TinyConfig provides a base class to create a Ruby configuration file loader.

The resulting configuration file is usable for people not familiar with Ruby, but it is possible for a power user to use full power of Ruby to script the configuration

Installation

Add this line to your application's Gemfile:

gem 'tinyconfig'

And then execute:

$ bundle

Or install it yourself as:

$ gem install tinyconfig

Usage

First, define your configuration class by creating a subclass of TinyConfig. Use option method to define known options. You may provide a default value as a second argument, and a validator/postprocessing as a block.
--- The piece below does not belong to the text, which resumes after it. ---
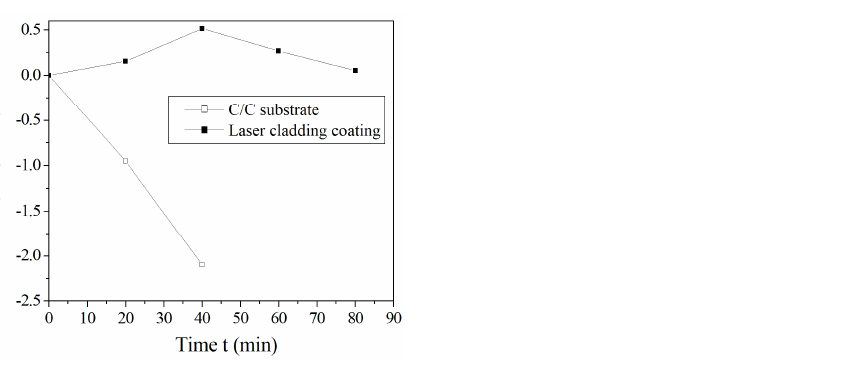
Figure 5. Weight gain curves of C/C matrix and laser cladding coating after oxidation at 1600 °C and at different time.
The block receives one argument: value as provided by user. It should raise ::ArgumentError if the provided value is invalid, and return the desired value otherwise. See the example/hello.rb file for a sample usage:

require 'tinyconfig'

class HelloConfig < TinyConfig
  option :recipient, 'World'

  option :repeat, 1 do |value|
    int_value = value.to_i
    if int_value < 1
      raise ::ArgumentError, "#{value.inspect} is not a number or is less than 1"
    end
    int_value
  end

  option :extra_greeting
end

cfg = HelloConfig.new
cfg.load ARGV.first if ARGV.first

cfg.repeat.times do
  puts "Hello, #{cfg.recipient}!"
end
puts cfg.extra_greeting if cfg.extra_greeting
$ ruby hello.rb
Hello, World!
$ cat config1.rb
recipient 'You'
$ ruby hello.rb config1.rb
Hello, You!
$ cat config2.rb
repeat 3
$ ruby hello.rb config2.rb
Hello, World!
Hello, World!
Hello, World!
$ cat config3.rb
repeat '2'
extra_greeting 'Really, hello!'
$ ruby hello.rb config3.rb
Hello, World!
Hello, World!
Really, hello!
$ cat config-invalid.rb
repeat 'whatever'
$ ruby hello.rb config-invalid.rb
hello.rb:9:in `block in <class:HelloConfig>': "whatever" is not a number or is less than 1 (ArgumentError)
    from /Users/japhy/Projekty/tinyconfig/lib/tinyconfig.rb:16:in `call'
    from /Users/japhy/Projekty/tinyconfig/lib/tinyconfig.rb:16:in `block in option'
    from ./config-invalid.rb:in `load'
    from /Users/japhy/Projekty/tinyconfig/lib/tinyconfig.rb:36:in `instance_eval'
    from /Users/japhy/Projekty/tinyconfig/lib/tinyconfig.rb:36:in `load'
    from hello.rb:18:in `<main>'

You can use the load method multiple times from your code, or you can load other files from your config files. The method also accepts glob expressions (e.g. load 'config_*.rb'). The bulk_load method load all files in the directory next to current config file, of the same name as current config.

Example: If file foo.rb calls:

bulk_load

it should do the same as

load 'foo/*.rb'

You can also use cfg.configure method to update the configuration inline in a block.

When you provide a lambda as a default or provided value, it will be called at runtime to determine the value. This way you can use settings that are not yet specified when the config file is being read:

class LambdaExample < TinyConfig
  option :foo
  option :bar, ->{ "Bar for foo=#{foo.inspect}" }
  option :baz
end

cfg = LambdaExample.new
cfg.bar # => "Bar for foo=nil"

cfg.configure do
  foo 23
end
cfg.bar # => "Bar for foo=23"

cfg.configure do
  baz ->{ bar.reverse }
end
cfg.baz # => "32=oof rof raB"

For details and corner cases, look into spec/ for the test cases.

Acknowledements

TinyConfig has been heavily inspired by Opscode's Mixlib::Config. We chose to implement our own tool, because Mixlib::Config configuration is global, which makes it very hard to provide isolation between test cases in the unit tests. TinyConfig is instance-based, which is easier to manage locally.